A questa separazione dell’esperienza e della scienza, del sapere umano e del sapere divino, l’esperienza tradizionale (quella, per intenderci, di cui si occupa Montaigne) si mantiene fedele. Essa è precisamente esperienza del limite che separa queste due sfere. Questo limite è la morte. Per questo Montaigne può formulare il fine ultimo dell’esperienza come un avvicinamento alla morte, cioè come un portare l’uomo a maturità attraverso un’anticipazione della morte in quanto limite estremo dell’esperienza.

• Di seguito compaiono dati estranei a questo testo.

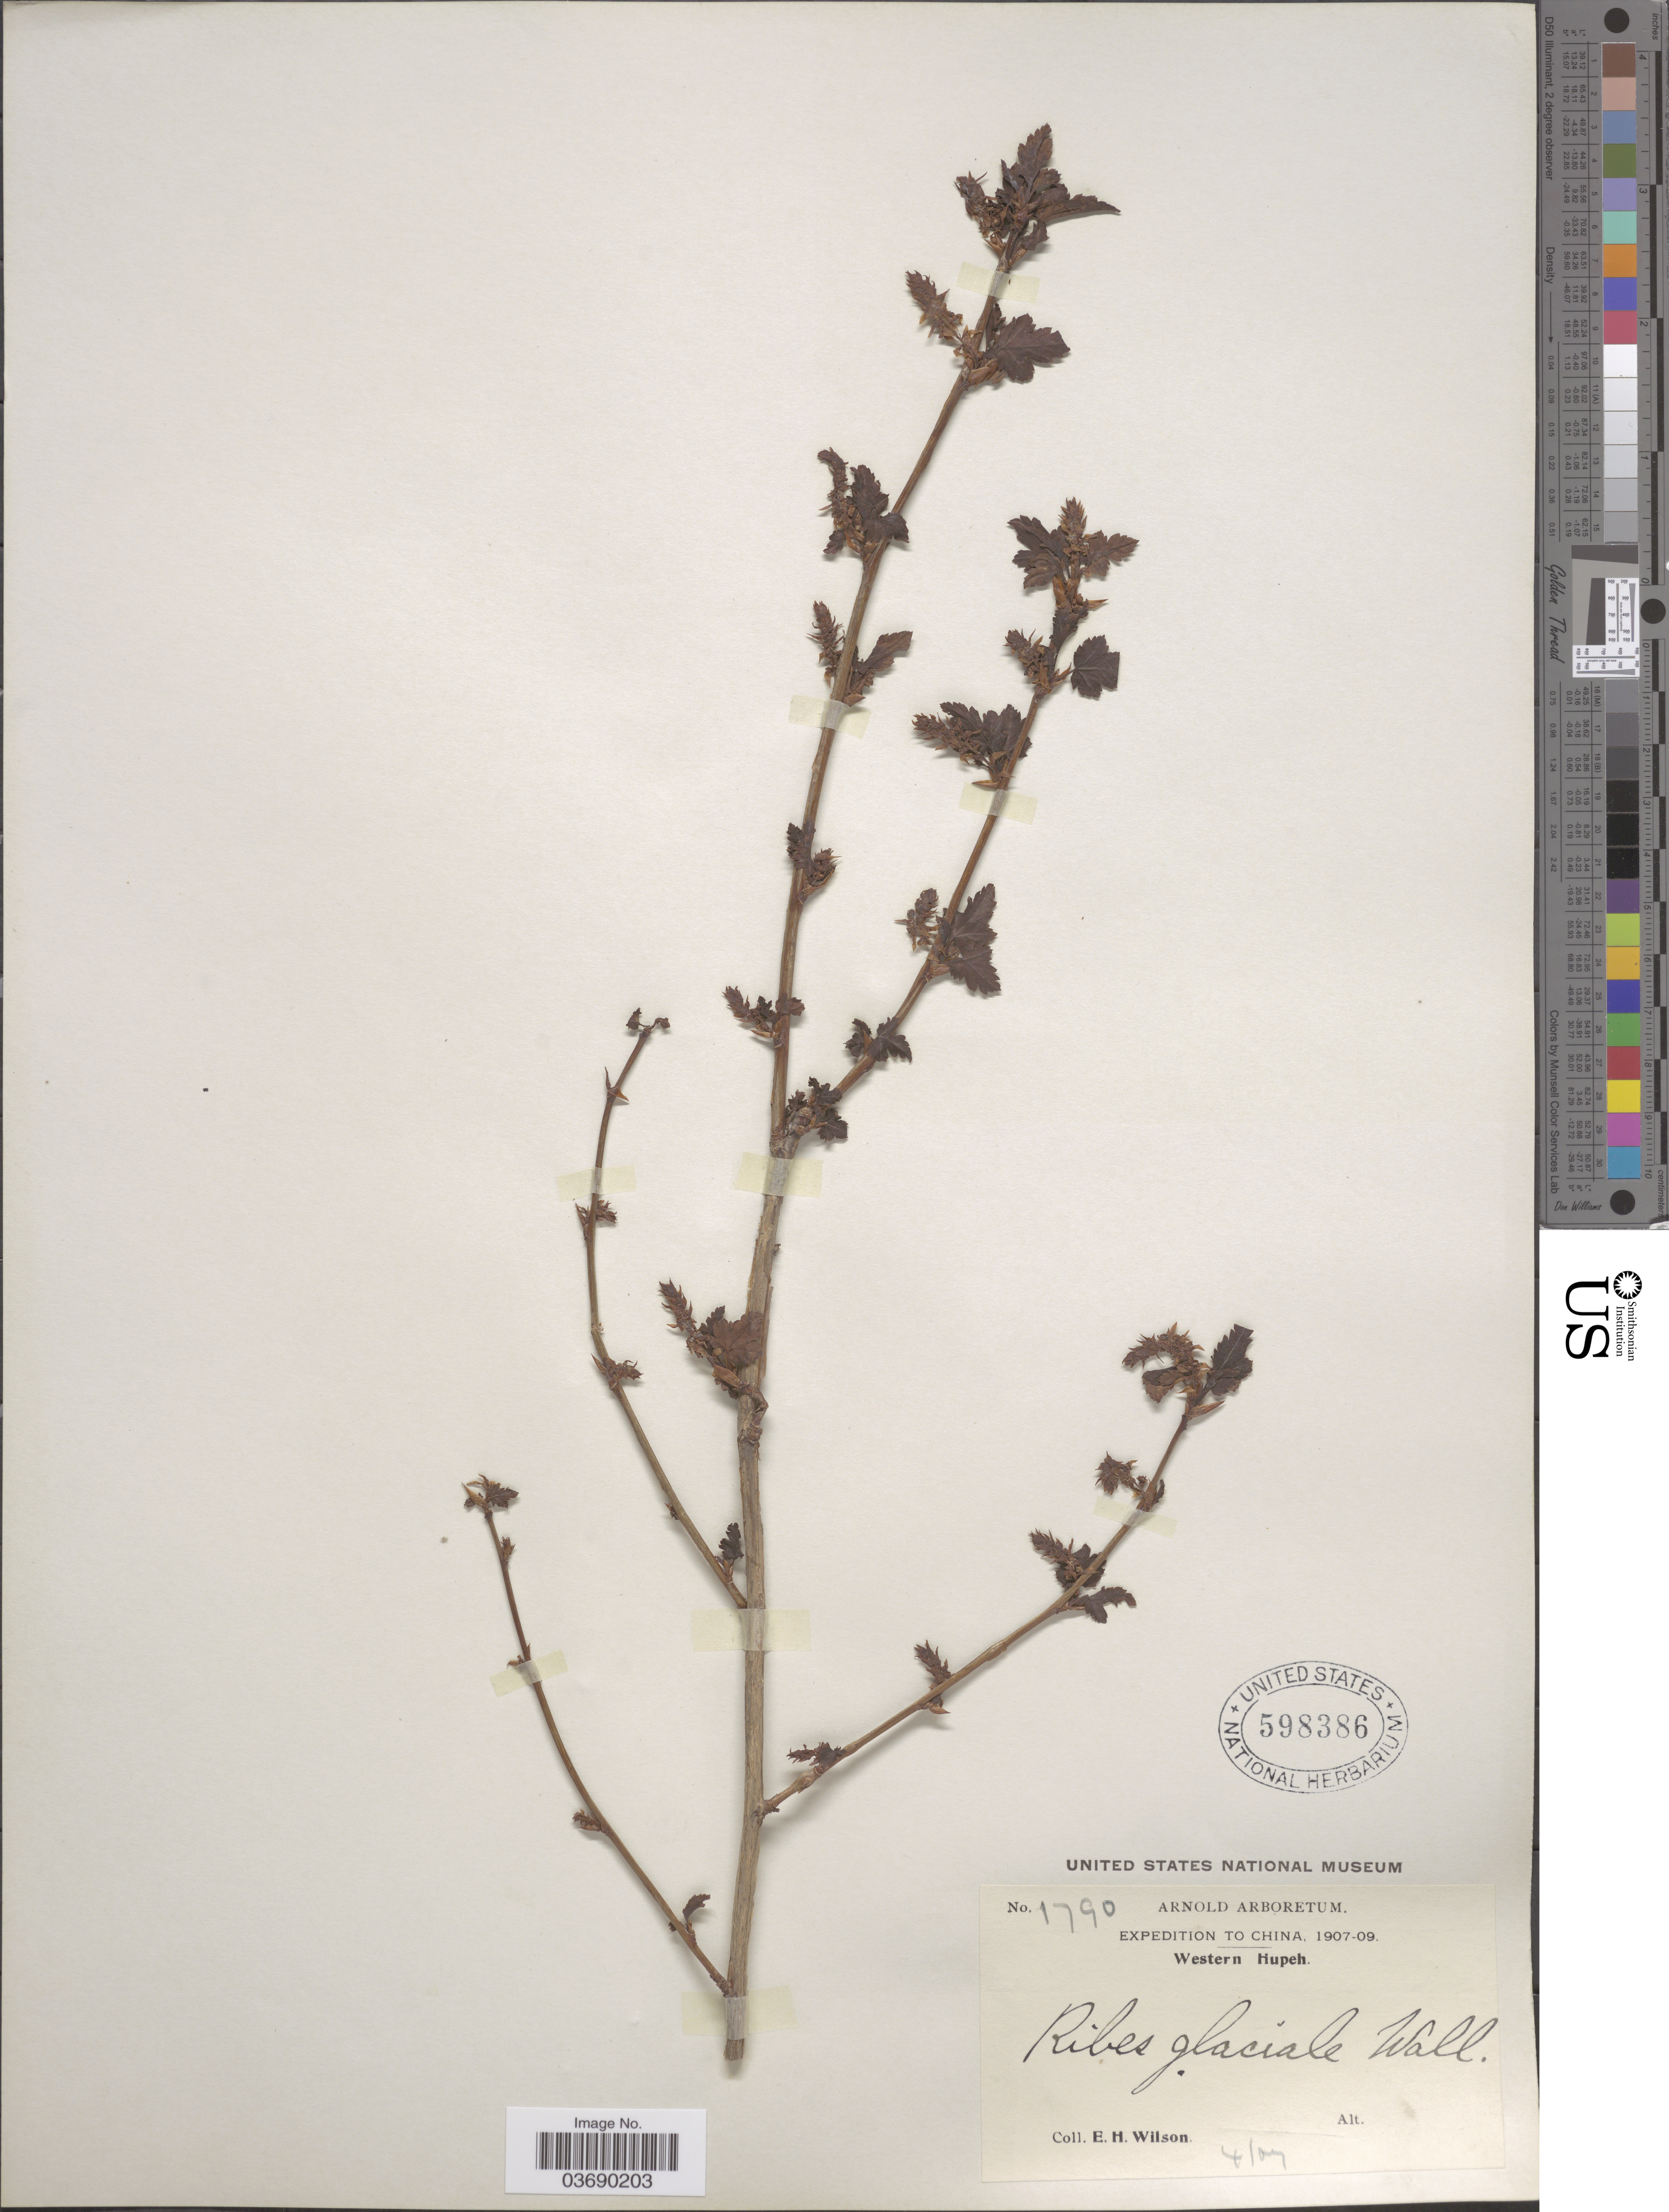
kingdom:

Ma questo limite resta, per Montaigne, un inesperibile, a cui è possibile soltanto avvicinarsi («si nous ne pouvons le joindre, nous le pouvons approcher»); e, nel momento stesso in cui raccomanda di « abituarsi » e « togliere l’estraneità» alla morte («ostons luy l’estrangeté, pratiquons le, n’ayon rien si souvent en teste que la mort»), egli ironizza però su quei filosofi «si excellens mesnagers du temps, qu’ils ont essayé en la mort mesme de la gouster et savourer, et ont bande leur esprit pour voir que c’estoit ce passage; mais ils ne sont pas revenus nous en dire les nouvelles».

Nella sua ricerca della certezza, la scienza moderna abolisce questa separazione e fa dell’esperienza il luogo — il «metodo», cioè il cammino, — della conoscenza. Ma, per far questo, essa deve procedere a una rifusione dell’esperienza e a una riforma dell’intelligenza, espropriandone innanzitutto i soggetti e ponendo al loro posto un unico nuovo soggetto. Poiché la grande rivoluzione della scienza moderna non consistette tanto in un’allegazione dell’esperienza contro l’autorità (dell’argumentum ex re contro l’argumentum ex verbo, che non sono, in realtà, inconciliabili), quanto nel riferire conoscenza e esperienza a un soggetto unico, che non è altro che la loro coincidenza in un punto archimedico astratto: l’ego cogito cartesiano, la coscienza.

Attraverso questa interferenza di esperienza e scienza in un unico soggetto (che, essendo universale e impassibile e, nello stesso tempo, un ego, riunisce in sé le proprietà dell’intelletto separato e del soggetto dell’esperienza), la scienza moderna riattua quella liberazione dal pàthei màthos e quella congiunzione del sapere umano col sapere divino che costituivano il carattere proprio dell’esperienza misterica e che avevano trovato nell’astrologia, nell’alchimia e nella speculazione neoplatonica la loro espressione prescientifica. Perché non nella filosofia classica, ma nella sfera della religiosità misterica tardo-antica, il limite fra umano e divino, fra il pàthei màthos e la pura scienza (al quale, secondo Montaigne, è possibile solo avvicinarsi, senza mai toccarlo), era stato oltrepassato per la prima volta nell’idea di un pàthéma indicibile in cui l’iniziato compiva l’esperienza della propria morte («conosce il fine della vita», dice Pindaro) e acquistava così «previsioni più dolci riguardo alla morte e al tempo compiuto ».